Téhéran, 19 août 1953 : la CIA et le MI6 renversent Mossadegh et remettent le Chah en selle
Alors que Washington a reconnu son rôle dans le coup d’État, Londres garde toujours le silence

 “Gommé des livres d'histoire” : l’espion britannique qui planifia le coup d’État de 1953 en Iran

Julian Borger, The Guardian, 15/8/2023
Traduit par Fausto Giudice, Tlaxcala

Julian Borger est rédacteur en chef pour les affaires mondiales au quotidien britannique The Guardian et un auteur de non-fiction. Il a été correspondant aux USA, au Moyen-Orient, en Europe de l'Est et dans les Balkans. Son livre sur la poursuite et la capture des criminels de guerre des Balkans, The Butcher's Trail, est publié par Other Press.

Norman Darbyshire avait reçu une éducation modeste, mais ses capacités d’adaptation et son don des langues lui ont permis de nouer des contacts influents et de déposer le Premier ministre Mohammad Mossadegh le 19 août 1953

Il y a soixante-dix ans, le sort de l'Iran était en jeu, alors qu'un coup d'État usaméricano-britannique visant à évincer le Premier ministre élu semblait avoir échoué. La CIA était prête à mettre fin à l'opération, mais un officier de renseignement britannique de 28 ans, qui suivait les événements depuis une base clandestine à Chypre, a insisté pour persévérer.

Norman Darbyshire et trois hommes d'affaires ont demandé à des voyous de créer des troubles dans les rues de Téhéran. Photo : Intercontinentale/AFP/Getty Images

Le coup d'État - qui a eu lieu cette semaine il y a 70 ans - a finalement réussi, Mohammad Mosadegh, le leader qui était populaire en Iran pour avoir nationalisé un champ pétrolifère géré par les Britanniques, a été arrêté, et le Shah est retourné à Téhéran, renforcé.
━━━━━━
— Consigne 1 —
Quelles lignes ci-dessous contiennent la chaîne « road » ? Relevez-les toutes et recopiez-les.
━━━━━━
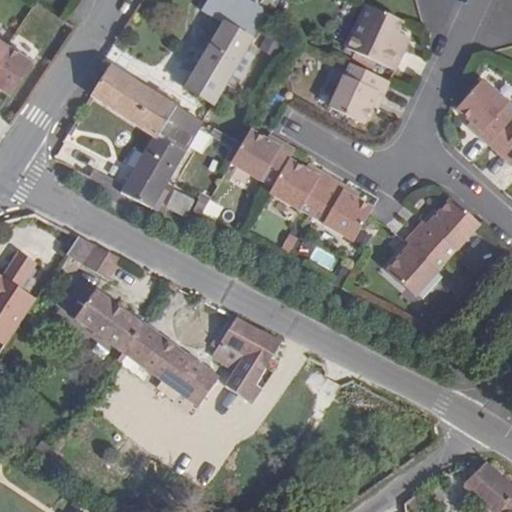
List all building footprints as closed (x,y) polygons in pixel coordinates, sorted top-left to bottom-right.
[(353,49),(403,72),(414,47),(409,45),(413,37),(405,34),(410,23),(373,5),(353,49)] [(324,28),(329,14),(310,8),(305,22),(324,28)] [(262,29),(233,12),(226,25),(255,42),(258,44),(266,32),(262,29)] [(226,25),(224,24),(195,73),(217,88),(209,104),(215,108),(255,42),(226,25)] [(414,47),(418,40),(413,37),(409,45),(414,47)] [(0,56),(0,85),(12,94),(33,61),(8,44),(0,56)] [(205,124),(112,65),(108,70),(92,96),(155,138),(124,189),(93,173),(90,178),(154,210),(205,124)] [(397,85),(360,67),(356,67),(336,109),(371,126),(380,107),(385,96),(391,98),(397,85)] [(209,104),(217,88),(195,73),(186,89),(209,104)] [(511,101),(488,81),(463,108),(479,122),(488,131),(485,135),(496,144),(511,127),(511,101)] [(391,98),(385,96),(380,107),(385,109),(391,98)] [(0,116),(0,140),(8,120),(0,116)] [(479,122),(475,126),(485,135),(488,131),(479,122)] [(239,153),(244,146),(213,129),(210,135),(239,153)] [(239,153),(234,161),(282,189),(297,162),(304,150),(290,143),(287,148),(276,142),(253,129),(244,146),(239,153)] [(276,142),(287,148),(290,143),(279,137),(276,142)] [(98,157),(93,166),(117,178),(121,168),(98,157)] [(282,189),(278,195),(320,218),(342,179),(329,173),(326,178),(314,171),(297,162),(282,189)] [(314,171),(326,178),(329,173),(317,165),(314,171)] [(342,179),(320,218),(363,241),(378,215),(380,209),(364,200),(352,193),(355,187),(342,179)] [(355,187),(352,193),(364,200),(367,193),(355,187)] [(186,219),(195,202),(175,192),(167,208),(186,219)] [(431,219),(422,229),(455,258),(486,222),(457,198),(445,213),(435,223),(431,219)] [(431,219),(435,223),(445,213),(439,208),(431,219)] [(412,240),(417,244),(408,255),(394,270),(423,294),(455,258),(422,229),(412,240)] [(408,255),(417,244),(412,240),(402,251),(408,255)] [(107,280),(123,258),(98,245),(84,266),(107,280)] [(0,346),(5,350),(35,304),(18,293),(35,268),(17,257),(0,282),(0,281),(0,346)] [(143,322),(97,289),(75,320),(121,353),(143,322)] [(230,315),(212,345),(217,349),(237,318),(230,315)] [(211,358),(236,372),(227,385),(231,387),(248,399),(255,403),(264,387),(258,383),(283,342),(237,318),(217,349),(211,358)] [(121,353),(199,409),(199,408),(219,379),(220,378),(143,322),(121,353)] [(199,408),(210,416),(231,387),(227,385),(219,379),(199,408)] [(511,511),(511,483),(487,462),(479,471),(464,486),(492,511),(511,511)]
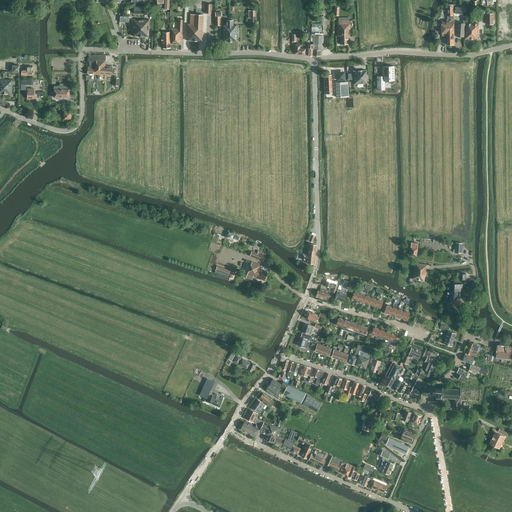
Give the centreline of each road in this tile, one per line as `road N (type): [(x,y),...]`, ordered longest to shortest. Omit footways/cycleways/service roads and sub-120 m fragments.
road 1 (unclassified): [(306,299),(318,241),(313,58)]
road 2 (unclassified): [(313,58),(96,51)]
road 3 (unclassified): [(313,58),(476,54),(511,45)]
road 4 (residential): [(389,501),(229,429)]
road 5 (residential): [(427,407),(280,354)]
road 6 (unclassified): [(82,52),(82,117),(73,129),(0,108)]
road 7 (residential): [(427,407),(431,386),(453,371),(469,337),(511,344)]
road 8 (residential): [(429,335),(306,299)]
━━━━━━
— Consigne 2 —
Donnez la suite de l'article plus haut sur le coup d'État de 1953 en Iran, à partir de sa dernière phrase.

— Réponse rédigée 1 —
Give the centreline of each road in this tile, one per line as `road N (type): [(x,y),...]`, ordered longest to shortest. Omit footways/cycleways/service roads and sub-120 m fragments.
road 1 (unclassified): [(306,299),(318,241),(313,58)]
road 2 (unclassified): [(313,58),(96,51)]
road 3 (unclassified): [(313,58),(476,54),(511,45)]
road 4 (residential): [(389,501),(229,429)]
road 5 (residential): [(427,407),(280,354)]
road 6 (unclassified): [(82,52),(82,117),(73,129),(0,108)]
road 7 (residential): [(427,407),(431,386),(453,371),(469,337),(511,344)]
road 8 (residential): [(429,335),(306,299)]

— Réponse rédigée 2 —
La plupart des activités de renseignement consistent à collecter des informations. Il est rare qu'un espion change le cours de l'histoire comme l'a fait cet officier du MI6, Norman Darbyshire, en 1953. Les intérêts britanniques ont été restaurés à court terme, mais le shah est devenu un dictateur honni, ouvrant la voie à la révolution islamique de 1979 et à l'inimitié entre l'Iran et l'Occident qui perdure depuis lors.

Malgré l'ampleur des événements qu'il a déclenchés, on sait très peu de choses sur Darbyshire, qui a planifié le putsch et a joué un rôle déterminant dans sa réussite. Il avait été chargé de l'opération par le MI6 malgré son jeune âge, car il parlait couramment le farsi et avait déjà passé près d'une décennie en Iran. Depuis un ensemble de baraques situées à l'extérieur de Nicosie et connues sous le nom de “haras”, Darbyshire a rassemblé ses agents pour attiser les protestations dans la rue. Cela a fini par faire basculer la dynamique de Mossadegh vers le shah.

À Londres, le coup d'État a été perçu comme un triomphe, rétablissant un contrôle partiel sur les champs pétrolifères iraniens et envoyant un message selon lequel la Grande-Bretagne post-impériale pouvait encore exercer son influence dans le monde. Darbyshire semblait destiné au sommet des services de renseignement britanniques, mais sa vie et sa carrière ont été perturbées par une tragédie personnelle et il est mort dans l'obscurité en 1993. Son rôle central dans l'un des événements les plus importants de l'histoire moderne de l'Iran n'est mis en lumière que maintenant.

« Norman Darbyshire a coécrit le plan du coup d'État et a joué un rôle de premier plan dans la direction de l'opération qui a renversé Mossadegh et réinstallé le shah. C'était son show », dit Taghi Amirani, le réalisateur de Coup 53, un documentaire sur le complot. « Lorsque la CIA était prête à abandonner le coup d'État après son échec initial le 15 août, Darbyshire a, de sa propre initiative, fait appel à la populace et a fait pencher la balance en faveur de la Grande-Bretagne ».

Norman Darbyshire, à droite, comme jeune soldat en Iran en 1946

Beau, séduisant et polyglotte, l'ancien soldat des forces spéciales était ce que M16 avait de plus proche d'un vrai James Bond, mais un James Bond avec huit enfants.

Les entretiens avec ses proches et ses amis dressent le portrait d'un homme complexe, aux origines modestes dans le nord de l'Angleterre, mais capable de se sentir chez lui et de trouver des amis et des alliés partout dans le monde. Ils décrivent également ce que c'était que de grandir en tant que fils ou fille d'un super-espion britannique.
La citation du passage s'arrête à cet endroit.